* Lista de tareas
1 - Reproduce literalmente del extracto de página todo lo que va desde "Pero entonces, dada" hasta "la fase teórica.".
2 - Responde brevemente con datos del extracto de página:
(a) ¿Con qué otro nombre se conoce la LOMCE?
(b) ¿En qué lugar del ranking sitúa el texto al alumnado en inglés?
(c) ¿A quién se atribuye el chiste sobre la entrevista de trabajo?
:: Extracto de página ::
Podría entenderse tal perplejidad y azoramiento por parte de las autoridades educativas si estuviéramos en un sistema educativo al final de cuyo recorrido, y según el programa de estudios cursado al caso, tan alarmantes carencias se detectaran sólo en lengua inglesa. Es decir, que ante un alumnado ducho en matemáticas, lenguas propias, historia o física, debidamente reflejado en un indiscutible liderazgo en los informes PISA, se detectara que en inglés, dicho alumnado se sitúa en los niveles y puestos del ranking que, por poner un ejemplo, se encuentra globalmente ahora mismo: en el vagón de cola.
 
Pero lo cierto es que tal singularidad no existe. Desgraciadamente, las carencias en inglés son perfectamente equiparables a las de cualquier otra materia, como resultado de un sistema educativo cuyo deterioro es tan indiscutible que sólo puede negarse desde la más abyecta de las obcecaciones o desde la más sólida de las ignorancias.
 
Pero entonces, dada la tozuda realidad educativa que padecemos, e incluso asumiendo la tesis según la cual lo más importante de todo es que un alumno al concluir sus estudios disponga de un buen nivel e inglés ¿Puede argumentarse con un mínimo de rigor que las carencias en inglés se superarían impartiendo en dicha lengua otras materias? Y aun si fuera así, al menos teóricamente ¿qué tipo de desajustes en el sistema educativo comportaría tal implementación? O también ¿qué dificultades, acaso insuperables, presentaría la aplicación de este modelo? La verdad, mucho me temo que nos encontramos ante un proyecto que no supera ni la fase teórica.

(To be continued)

dimarts, 28 de maig del 2013

LOMCE, WERT Y EL PLURILINGÜISMO PAPANATAS (I de VI)


No hay mayor absurdo que la fascinación papanatas que siente el acomplejado ante el supuesto talismán que le liberaría de la condición ignorante en que se sabe sumido. Las nuevas tecnologías, entendidas como un karma recurrente y jibarizado hasta los límites de lo grosero, son uno de estos talismanes; el dominio de lenguas extranjeras es otro. Y de este último hablaremos hoy, al menos desde el enfoque que le da la LOMCE, también conocida como ley Wert.

Un tema en el que, por cierto, la derechona posmoderna parece querer competir en (supuesta) modernidad pedagógica con la izquierda vulgar ad usum, siempre al día de las últimas aberraciones pedagógicas. Me refiero a la pretensión, explícitamente desarrollada en la LOMCE, de impartir en inglés clases de otras asignaturas, para así superar de una vez el endémico fracaso hispano en lo referente al dominio de lenguas extranjeras. Un proyecto que no demuestra sino lo garrulos que seguimos siendo y que remite, sin más, al viejo chiste del genial Eugenio: en una entrevista de trabajo le preguntan al candidato "¿Domina usted el inglés?" y responde el interfecto "¡Hombre! si es bajito y se deja..."
:::
:: Material aportado ::
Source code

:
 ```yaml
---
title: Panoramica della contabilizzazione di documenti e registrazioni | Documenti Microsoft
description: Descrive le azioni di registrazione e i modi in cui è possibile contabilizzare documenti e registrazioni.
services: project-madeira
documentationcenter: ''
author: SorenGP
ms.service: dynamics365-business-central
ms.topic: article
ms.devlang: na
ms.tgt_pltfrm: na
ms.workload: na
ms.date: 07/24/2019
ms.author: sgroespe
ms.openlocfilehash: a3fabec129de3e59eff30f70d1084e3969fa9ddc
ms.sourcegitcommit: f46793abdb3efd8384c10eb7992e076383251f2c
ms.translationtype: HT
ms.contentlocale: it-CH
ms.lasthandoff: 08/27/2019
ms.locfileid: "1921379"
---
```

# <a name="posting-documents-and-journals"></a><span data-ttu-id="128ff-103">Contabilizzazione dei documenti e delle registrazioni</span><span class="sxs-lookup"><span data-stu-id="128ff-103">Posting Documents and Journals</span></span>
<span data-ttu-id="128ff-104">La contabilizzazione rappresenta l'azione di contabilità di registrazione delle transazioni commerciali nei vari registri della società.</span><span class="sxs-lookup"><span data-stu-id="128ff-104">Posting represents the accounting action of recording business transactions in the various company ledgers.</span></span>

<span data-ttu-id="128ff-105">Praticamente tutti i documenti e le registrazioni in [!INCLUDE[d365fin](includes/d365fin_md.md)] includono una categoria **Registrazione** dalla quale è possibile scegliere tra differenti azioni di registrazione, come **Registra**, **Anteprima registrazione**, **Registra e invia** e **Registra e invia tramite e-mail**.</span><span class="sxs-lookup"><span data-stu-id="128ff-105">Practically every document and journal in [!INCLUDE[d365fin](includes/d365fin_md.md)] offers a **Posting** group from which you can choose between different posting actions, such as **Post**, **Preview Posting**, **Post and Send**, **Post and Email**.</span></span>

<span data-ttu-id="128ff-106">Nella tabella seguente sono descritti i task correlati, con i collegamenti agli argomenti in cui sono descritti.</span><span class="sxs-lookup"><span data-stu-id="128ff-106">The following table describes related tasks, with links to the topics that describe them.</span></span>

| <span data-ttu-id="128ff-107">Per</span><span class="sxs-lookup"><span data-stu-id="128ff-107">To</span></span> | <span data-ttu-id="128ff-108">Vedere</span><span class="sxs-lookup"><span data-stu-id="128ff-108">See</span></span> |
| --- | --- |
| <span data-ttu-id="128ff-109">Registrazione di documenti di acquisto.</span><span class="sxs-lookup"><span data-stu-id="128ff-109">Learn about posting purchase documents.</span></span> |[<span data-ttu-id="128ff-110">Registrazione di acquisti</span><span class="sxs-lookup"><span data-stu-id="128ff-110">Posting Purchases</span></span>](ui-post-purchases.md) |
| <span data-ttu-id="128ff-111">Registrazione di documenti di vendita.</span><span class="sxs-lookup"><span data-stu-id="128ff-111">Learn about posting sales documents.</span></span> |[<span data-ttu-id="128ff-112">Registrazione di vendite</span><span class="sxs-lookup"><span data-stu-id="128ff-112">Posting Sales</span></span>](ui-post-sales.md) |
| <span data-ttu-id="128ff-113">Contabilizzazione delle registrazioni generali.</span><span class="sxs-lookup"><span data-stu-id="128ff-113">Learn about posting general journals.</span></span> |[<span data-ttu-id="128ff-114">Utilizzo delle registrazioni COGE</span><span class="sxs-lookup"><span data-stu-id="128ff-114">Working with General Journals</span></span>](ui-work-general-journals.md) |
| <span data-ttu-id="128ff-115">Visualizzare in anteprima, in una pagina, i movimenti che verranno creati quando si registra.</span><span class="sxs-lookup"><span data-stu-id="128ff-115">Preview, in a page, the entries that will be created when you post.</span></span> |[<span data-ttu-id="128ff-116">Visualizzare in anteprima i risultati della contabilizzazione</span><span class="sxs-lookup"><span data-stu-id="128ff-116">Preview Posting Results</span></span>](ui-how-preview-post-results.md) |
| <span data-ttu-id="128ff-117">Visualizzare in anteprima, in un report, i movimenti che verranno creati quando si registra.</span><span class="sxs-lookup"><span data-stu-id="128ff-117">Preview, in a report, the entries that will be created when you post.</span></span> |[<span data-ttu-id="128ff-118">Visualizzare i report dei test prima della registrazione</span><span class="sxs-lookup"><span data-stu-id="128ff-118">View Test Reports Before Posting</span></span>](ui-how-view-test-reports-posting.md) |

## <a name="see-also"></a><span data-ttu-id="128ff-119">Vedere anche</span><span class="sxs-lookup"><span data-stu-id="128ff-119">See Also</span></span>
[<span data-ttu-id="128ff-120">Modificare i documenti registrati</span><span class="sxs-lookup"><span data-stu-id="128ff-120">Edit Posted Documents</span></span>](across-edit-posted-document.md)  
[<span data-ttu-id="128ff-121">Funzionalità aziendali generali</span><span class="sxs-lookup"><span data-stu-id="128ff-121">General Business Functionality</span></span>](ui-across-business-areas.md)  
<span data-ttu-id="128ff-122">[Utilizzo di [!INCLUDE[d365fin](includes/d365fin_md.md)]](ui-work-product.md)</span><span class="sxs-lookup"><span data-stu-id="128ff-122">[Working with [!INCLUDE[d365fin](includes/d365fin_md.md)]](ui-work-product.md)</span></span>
:::
* Resultados por tarea
1 -
Pero entonces, dada la tozuda realidad educativa que padecemos, e incluso asumiendo la tesis según la cual lo más importante de todo es que un alumno al concluir sus estudios disponga de un buen nivel e inglés ¿Puede argumentarse con un mínimo de rigor que las carencias en inglés se superarían impartiendo en dicha lengua otras materias? Y aun si fuera así, al menos teóricamente ¿qué tipo de desajustes en el sistema educativo comportaría tal implementación? O también ¿qué dificultades, acaso insuperables, presentaría la aplicación de este modelo? La verdad, mucho me temo que nos encontramos ante un proyecto que no supera ni la fase teórica.

2 -
(a) Ley Wert.
(b) En el vagón de cola.
(c) Al genial Eugenio.